Long hair moss among the short

Looks like acres of emerald moss but it's really on a six inch rock

Alien growth stretches from a skinny limb

Love, love the textured tree trunks of my favorite
forest by the river

Be sure to enlarge this one

Dry creek bed

Not necessarily a natural surface but certainly
has been altered by natural forces

The peeling paint is a perfect surface to try out
some crackle paint

I wanted to create a panel for a triptych that I am working on based on the combined attributes of these natural surfaces.
Even though it isn't a drawing or sketching, I thought that you all might be interested in it just the same.

It is a combination of plaster, joint compound, molding paste, acrylic paint and crackle paste.
Oh, not to mention the fabric that is underneath all of that - vintage lace, canvas, tulle and organza.

6" x 8 1/2"

All of those crevices in the surface look
just like the rocks, compacted soil and tree trunks in the
photos above

I love the way that the fibers work their way up
to the top after sanding the surface

Lovely, unexpected surprises

I added crackle paste after I took most of the
photos above. I may go back and add more.

I hope that you've enjoyed the trip through my "natural surface" photo album.
And the beginnings of a new piece of art work - a triptych that will be based on one of the sweetest spots in Nature that I know of.

Tuesday, March 5, 2013

Paperclay Birdies

I thought that I would update you on the Paperclay birdies that I made a couple of weeks ago.
I needed a few small birds for a piece of artwork that I was planning. I decided that the easiest thing to do would be to create them myself.
It was easy but potentially addictive.

First I created the birds by hand.
Plain white birds - like tiny soldiers waiting for their marching orders.

Some of them have perfectly formed eyes & beaks...
others do not.

The largest one is about 1/2" long

I was distracted by several other things (bronchitis and flu to name a couple) so it took me a couple of weeks to get to the next step.

Oh look, someone was watching us! 

I coated the birds with a little bit of Soft Gel to seal them.
Then I used a little bit of acrylic paint in a brown color to rub into the lines on the birds (eyes, wings, etc).
This has to dry completely before you paint the final color.

The bird on the left was created from Crayola Model Magic.
It doesn't firm up the way that Paperclay does.

Sitting there waiting on the next layer of paint.
When the paint has dried completely, I used a small paintbrush to apply the top layer of paint.
Some of them are a cream color, some are brown, some are blue.

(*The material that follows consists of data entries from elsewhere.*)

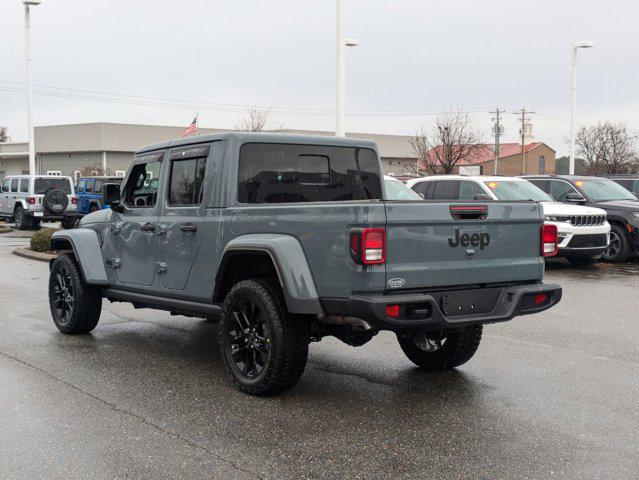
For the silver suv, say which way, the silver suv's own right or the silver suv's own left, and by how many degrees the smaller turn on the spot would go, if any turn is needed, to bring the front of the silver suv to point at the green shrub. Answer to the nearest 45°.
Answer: approximately 135° to the silver suv's own left

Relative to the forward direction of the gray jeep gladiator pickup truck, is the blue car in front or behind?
in front

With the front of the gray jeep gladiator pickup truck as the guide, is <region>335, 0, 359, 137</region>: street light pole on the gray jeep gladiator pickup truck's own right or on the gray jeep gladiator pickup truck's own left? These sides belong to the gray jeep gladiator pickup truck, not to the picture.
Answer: on the gray jeep gladiator pickup truck's own right

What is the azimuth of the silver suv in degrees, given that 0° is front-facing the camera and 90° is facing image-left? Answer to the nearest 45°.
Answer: approximately 135°

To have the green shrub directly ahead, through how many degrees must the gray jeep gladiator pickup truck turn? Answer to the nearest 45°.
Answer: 0° — it already faces it

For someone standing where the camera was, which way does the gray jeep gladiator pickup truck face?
facing away from the viewer and to the left of the viewer
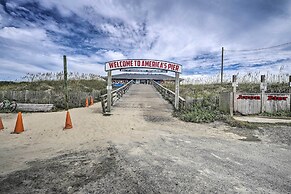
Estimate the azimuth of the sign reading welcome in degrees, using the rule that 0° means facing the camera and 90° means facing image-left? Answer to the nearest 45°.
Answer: approximately 0°

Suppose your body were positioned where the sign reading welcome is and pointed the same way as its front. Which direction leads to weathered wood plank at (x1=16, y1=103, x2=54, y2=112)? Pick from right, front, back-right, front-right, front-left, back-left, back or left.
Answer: right
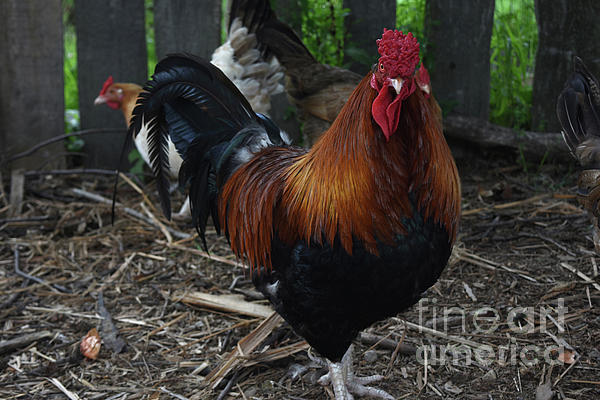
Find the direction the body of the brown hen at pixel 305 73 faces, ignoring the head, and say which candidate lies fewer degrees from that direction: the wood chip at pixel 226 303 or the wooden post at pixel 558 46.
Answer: the wooden post

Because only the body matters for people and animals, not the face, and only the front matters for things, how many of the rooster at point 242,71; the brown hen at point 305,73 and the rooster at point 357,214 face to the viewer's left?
1

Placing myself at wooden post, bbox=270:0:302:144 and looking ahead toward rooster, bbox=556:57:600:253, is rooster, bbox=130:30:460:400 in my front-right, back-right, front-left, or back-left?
front-right

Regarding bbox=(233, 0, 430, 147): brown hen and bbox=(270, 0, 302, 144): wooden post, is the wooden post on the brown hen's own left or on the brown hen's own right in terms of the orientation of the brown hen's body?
on the brown hen's own left

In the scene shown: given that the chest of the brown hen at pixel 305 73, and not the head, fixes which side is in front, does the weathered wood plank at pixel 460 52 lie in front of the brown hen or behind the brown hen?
in front

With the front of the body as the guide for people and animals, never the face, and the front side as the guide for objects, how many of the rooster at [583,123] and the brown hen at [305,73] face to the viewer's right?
2

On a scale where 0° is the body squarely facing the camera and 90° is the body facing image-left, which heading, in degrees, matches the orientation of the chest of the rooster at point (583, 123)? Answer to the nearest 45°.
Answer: approximately 270°

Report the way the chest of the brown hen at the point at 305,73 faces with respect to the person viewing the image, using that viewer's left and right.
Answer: facing to the right of the viewer

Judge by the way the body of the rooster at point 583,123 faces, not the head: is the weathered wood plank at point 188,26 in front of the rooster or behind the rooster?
behind

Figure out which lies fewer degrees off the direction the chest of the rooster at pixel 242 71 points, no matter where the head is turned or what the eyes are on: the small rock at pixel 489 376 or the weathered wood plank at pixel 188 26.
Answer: the weathered wood plank

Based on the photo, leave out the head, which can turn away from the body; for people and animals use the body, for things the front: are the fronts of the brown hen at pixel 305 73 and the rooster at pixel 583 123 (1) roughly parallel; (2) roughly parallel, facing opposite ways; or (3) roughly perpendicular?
roughly parallel

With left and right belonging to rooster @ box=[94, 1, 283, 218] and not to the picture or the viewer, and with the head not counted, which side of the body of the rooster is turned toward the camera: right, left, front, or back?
left

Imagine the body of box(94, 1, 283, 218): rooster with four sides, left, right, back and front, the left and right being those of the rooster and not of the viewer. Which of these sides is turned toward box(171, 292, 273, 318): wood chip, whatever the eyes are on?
left
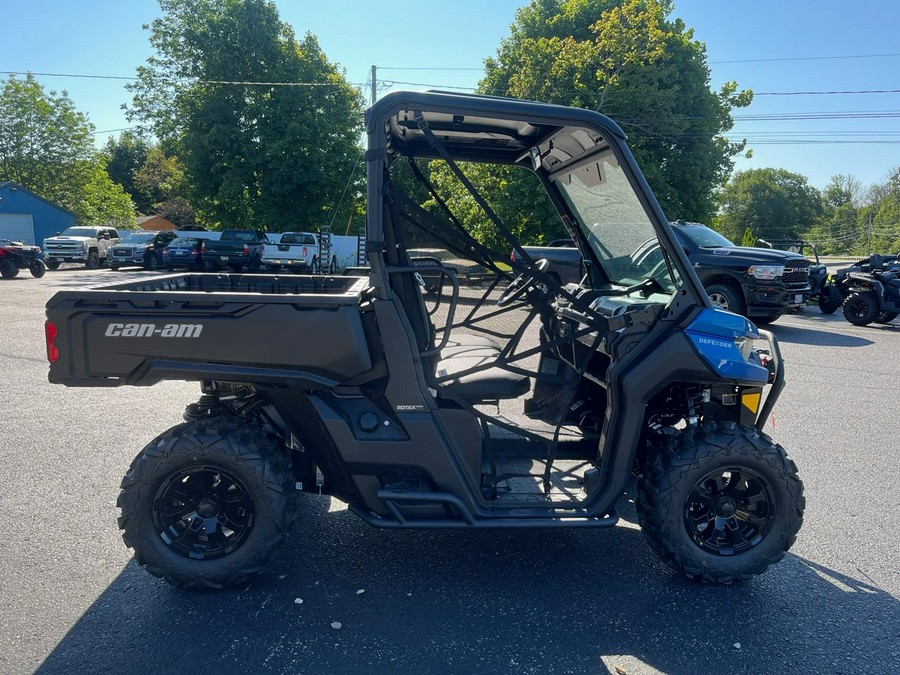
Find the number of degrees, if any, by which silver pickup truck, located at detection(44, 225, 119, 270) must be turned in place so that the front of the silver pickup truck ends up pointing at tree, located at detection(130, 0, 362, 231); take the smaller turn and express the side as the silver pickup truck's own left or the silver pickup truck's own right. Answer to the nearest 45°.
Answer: approximately 135° to the silver pickup truck's own left

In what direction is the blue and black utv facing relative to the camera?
to the viewer's right

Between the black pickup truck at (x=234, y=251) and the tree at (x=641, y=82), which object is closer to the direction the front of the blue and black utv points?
the tree

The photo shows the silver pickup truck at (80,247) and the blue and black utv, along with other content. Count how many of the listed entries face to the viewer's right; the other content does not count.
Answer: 1

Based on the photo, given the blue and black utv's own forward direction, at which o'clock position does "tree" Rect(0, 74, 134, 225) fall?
The tree is roughly at 8 o'clock from the blue and black utv.

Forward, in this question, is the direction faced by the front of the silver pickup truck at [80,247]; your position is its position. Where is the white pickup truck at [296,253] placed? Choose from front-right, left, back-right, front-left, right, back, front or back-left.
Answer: left

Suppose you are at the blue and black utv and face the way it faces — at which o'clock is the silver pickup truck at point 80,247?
The silver pickup truck is roughly at 8 o'clock from the blue and black utv.

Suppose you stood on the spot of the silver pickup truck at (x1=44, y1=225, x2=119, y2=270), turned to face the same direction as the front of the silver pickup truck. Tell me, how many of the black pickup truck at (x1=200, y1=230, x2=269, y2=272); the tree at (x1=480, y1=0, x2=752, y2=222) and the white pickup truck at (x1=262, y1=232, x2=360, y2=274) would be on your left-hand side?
3

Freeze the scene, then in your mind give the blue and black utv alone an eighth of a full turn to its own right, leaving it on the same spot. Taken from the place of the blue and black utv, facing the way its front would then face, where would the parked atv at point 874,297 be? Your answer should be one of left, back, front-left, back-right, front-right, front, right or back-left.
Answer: left

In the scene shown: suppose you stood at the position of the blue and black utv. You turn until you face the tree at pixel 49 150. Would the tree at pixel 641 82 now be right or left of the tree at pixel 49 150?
right

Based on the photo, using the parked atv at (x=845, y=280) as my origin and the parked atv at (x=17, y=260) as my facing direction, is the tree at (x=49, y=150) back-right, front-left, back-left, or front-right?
front-right

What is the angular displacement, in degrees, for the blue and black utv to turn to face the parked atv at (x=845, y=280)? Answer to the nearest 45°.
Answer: approximately 45° to its left

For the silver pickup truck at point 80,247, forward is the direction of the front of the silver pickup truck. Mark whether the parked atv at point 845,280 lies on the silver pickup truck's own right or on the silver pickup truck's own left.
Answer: on the silver pickup truck's own left

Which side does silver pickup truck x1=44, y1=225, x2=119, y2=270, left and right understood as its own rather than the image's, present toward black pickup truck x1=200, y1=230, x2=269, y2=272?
left
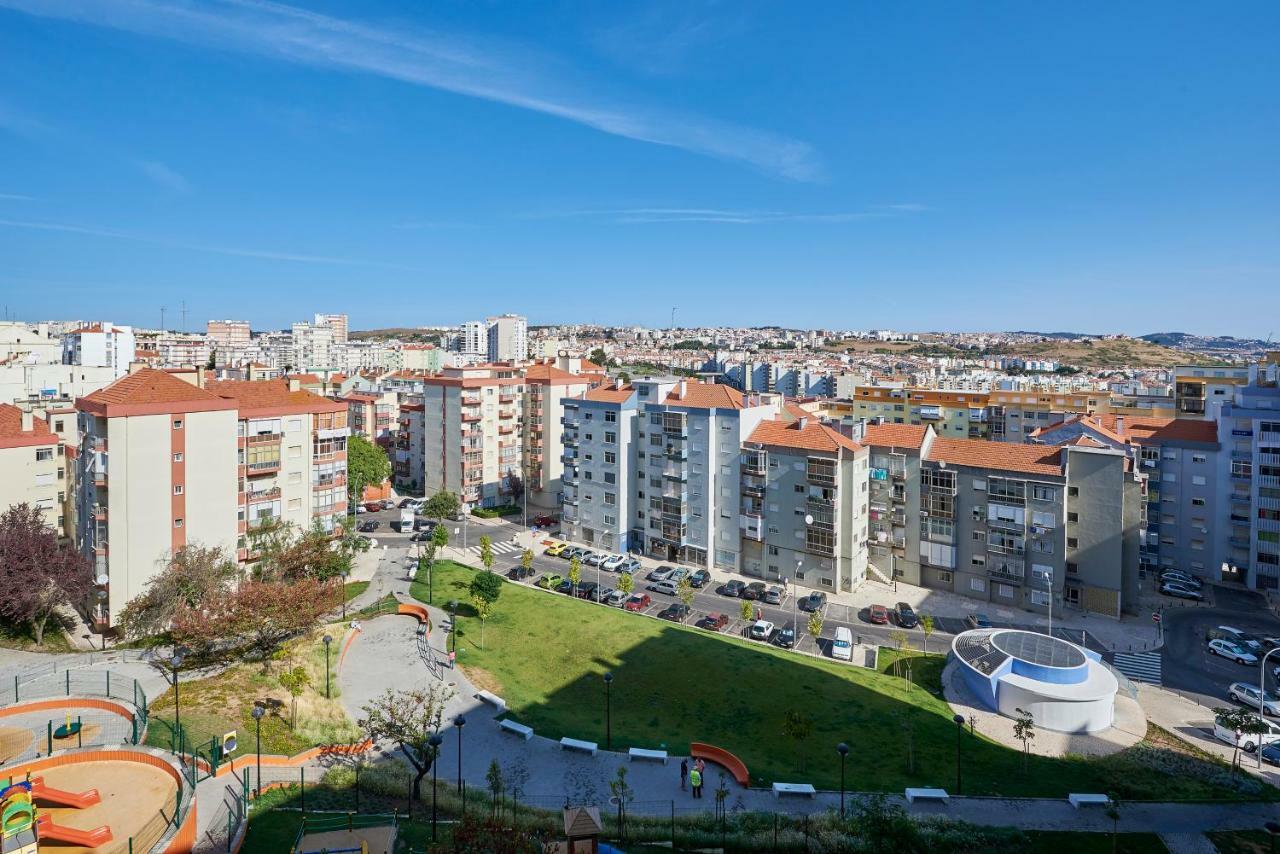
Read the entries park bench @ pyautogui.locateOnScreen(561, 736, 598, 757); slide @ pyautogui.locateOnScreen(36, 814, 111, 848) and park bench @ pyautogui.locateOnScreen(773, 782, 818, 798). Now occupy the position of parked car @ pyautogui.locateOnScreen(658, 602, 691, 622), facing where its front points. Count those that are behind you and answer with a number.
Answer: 0

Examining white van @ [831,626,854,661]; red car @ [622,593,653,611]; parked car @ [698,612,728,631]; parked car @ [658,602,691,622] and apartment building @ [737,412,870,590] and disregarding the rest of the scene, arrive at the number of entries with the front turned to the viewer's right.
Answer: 0

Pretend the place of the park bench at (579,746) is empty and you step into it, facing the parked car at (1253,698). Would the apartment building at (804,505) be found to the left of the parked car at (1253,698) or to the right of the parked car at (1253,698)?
left

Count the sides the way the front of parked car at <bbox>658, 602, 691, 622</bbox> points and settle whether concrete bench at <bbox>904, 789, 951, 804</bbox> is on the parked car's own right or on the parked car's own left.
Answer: on the parked car's own left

This step could be done by finger-painting as well.
Little Bird Family
 I used a tiny bit of orange to paint the beaks.
After all of this had dried, I went back and added more brown to the line work as needed.
If you click on the photos to enlarge them, you will be able to see how the brown paint settled into the uneven surface of the bird.
It creates a lovely antique look to the surface of the bird making them appear to be decades older than what they are.
Made from Paperclay

Mommy is keeping an eye on her babies

See how tiny they are?!
The Paperclay is not expensive at all.
It's a fun and easy activity to do that requires very little materials and not a lot of time.
I'd love to see what you do with it!